There is plenty of research supporting the premise that the learning and development which takes place during early childhood lays an important foundation for developing young learners’ attitudes, skills, knowledge, and understanding. The learning experiences that children engage in at school during their early years can influence the development of executive functioning skills which in turn can have a lifelong impact. This is why the Early Childhood program at The International School of Kuala Lumpur (ISKL) has been intentionally designed to ignite a love of learning in their youngest students who are starting their educational journey in Prep Reception (ages 3 to 4) and Prep Junior (ages 4 to 5).
“ISKL’s Early Childhood program encourages learning through inquiry-based activities that are driven by a students’ interests with support from their teachers”, states Ms. Carolyn Curtis, Prep Junior teacher. In addition, Ms. Rhonda Griffin (Prep Reception) states, “ISKL uses play-based inquiry in Early Childhood onwards to give our students more voice and choice in how they learn which in turn supports the development of their critical thinking and problem-solving skills that will play an essential role as students transition through school”.
This quarter, ISKL’s Early Childhood’s Learning Celebration focused on three child-led interests, that were observed by the teachers throughout the school year: Dinosaurs, Insects, and Buildings. The process included students participating in large group “provocations” (intentional experiences) to help them decide for themselves which area of inquiry to pursue.
Ms.
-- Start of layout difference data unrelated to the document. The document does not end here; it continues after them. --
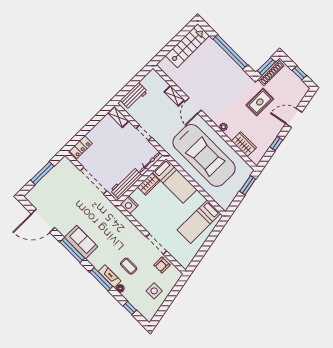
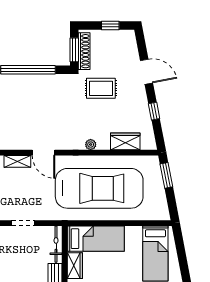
rug: (260, 102) -> (101, 88), turned 90
door: (294, 118) -> (147, 72), swing flipped

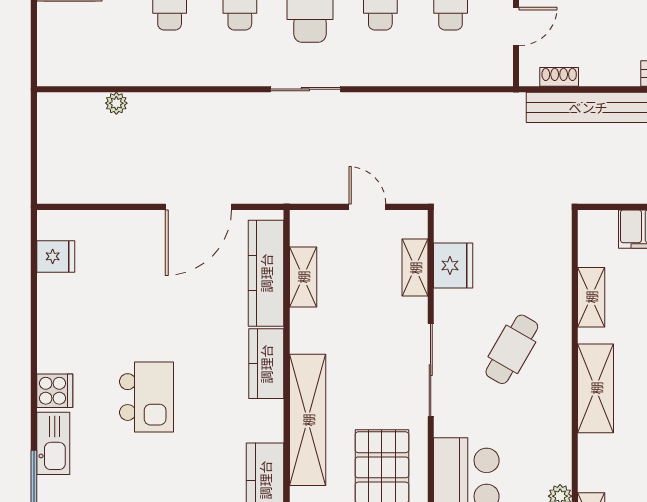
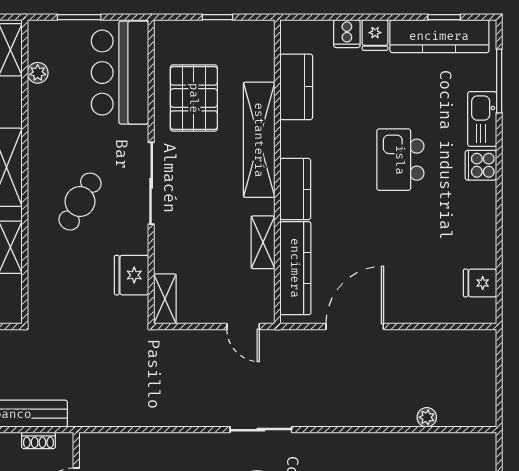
door: (367, 207) -> (243, 326), moved
shelving: (415, 268) -> (165, 299), moved
shelving: (303, 277) -> (263, 242), moved

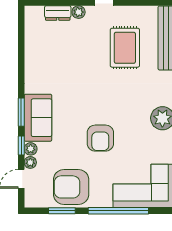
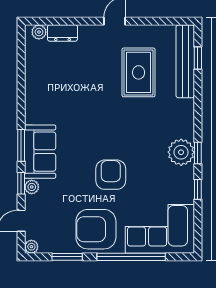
plant: (79, 12) -> (39, 32), moved
armchair: (100, 138) -> (111, 175), turned 180
plant: (30, 162) -> (31, 247), moved
armchair: (71, 187) -> (96, 229), moved

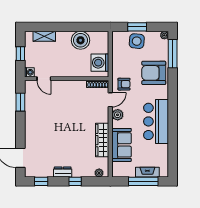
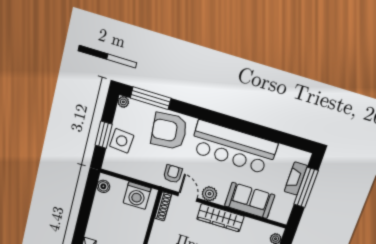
boiler: (81, 40) -> (103, 186), moved, width x0.54, depth x0.54
armchair: (154, 73) -> (169, 131), turned 85
bar counter: (156, 121) -> (234, 147), width x1.36
wardrobe: (102, 140) -> (220, 218), moved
Jasmine Teh (Prep Reception) and Ms. Hannah Staley (Prep Junior) explain how the projects work, “The first large group provocation was a documentary on dinosaurs, after which the children were immersed in all things dinosaur for three days. Activities included imaginative play with toy dinosaurs, a ‘fossil’ dig, reading non-fiction books about dinosaurs and dinosaur-inspired literacy and numeracy games. Insects were studied next, again with the viewing of a documentary followed by three days of learning about insects”. Ms. Griffin continues, “Since insects live outside, it would be best to go outside to learn more about them”. Students then created a collaborative insect mural and, in groups, built insects and labeled their parts. Lastly, students participated in a builders makerspace with five stations to cycle through: loose parts, Lego, recycled materials, plastic pipe connectors and wood. While there, the children had the opportunity to be inventive and creative while learning to negotiate and collaborate, and developing personal, emotional and social skills. The makerspace was buzzing with excitement, energy and creativity”.
Following the three provocations, students were grouped according to the subject they were most interested in. From there, the groups met twice weekly to continue to work on their ‘wonderings’ through a number of inquiry-based provocations. Students went on field trips to further spark their curiosity and stimulate their learning.
Mrs. Curtis explains the educational philosophy behind the approach, “Teachers are guided not only by the students’ ideas, but also by learning objectives that are integrated into the activities: classification, measurement, vocabulary, and use of language to express meaning. Each week our team of teachers reflects and build on the learning process. In addition to having fun, our students are constantly being stimulated, encouraged to explore learning and adding to their bank of knowledge. Teaching assistants support throughout the learning journey guiding students with rich language experiences and help students engage in this hands-on learning process”.
As the academic year draws to an end, the learning journey of each child is now being shared with parents in a formal “learning celebration”. Ms. Teh says, “It is extremely rewarding to see our students’ work on display in the classroom and listen to students talking about their learning. Our team of Early Childhood teachers are truly amazed by the level of engagement, depth of student knowledge and interest that has been created by the program”. This process of intentional learning and student agency embodies ISKL’s educational belief that learning is a lifelong transformational journey. Starting this journey at a young age enables ISKL students to develop and practice critical skills that will last them a lifetime.
About ISKL’s Early Childhood team:
- Carolyn Curtis has been a teacher at ISKL since 1994 and holds a Bachelor in Primary Education.
- Rhonda Griffin has been with ISKL since 2017 and has a Masters in Early Childhood Education.
- Jasmine Teh has worked at ISKL since 2017 and holds a Bachelor in Early Childhood Education and Psychology.
- Hannah Staley has worked at ISKL since 2018 and holds a Postgraduate Certificate Education (PGCE) and a BSc in Marketing and Management.
- Yvonne Ng has been with ISKL since 2018 and holds a Bachelor’s Degree in Early Childhood Education and a Master’s Degree in Education TESOL/Applied Linguistics.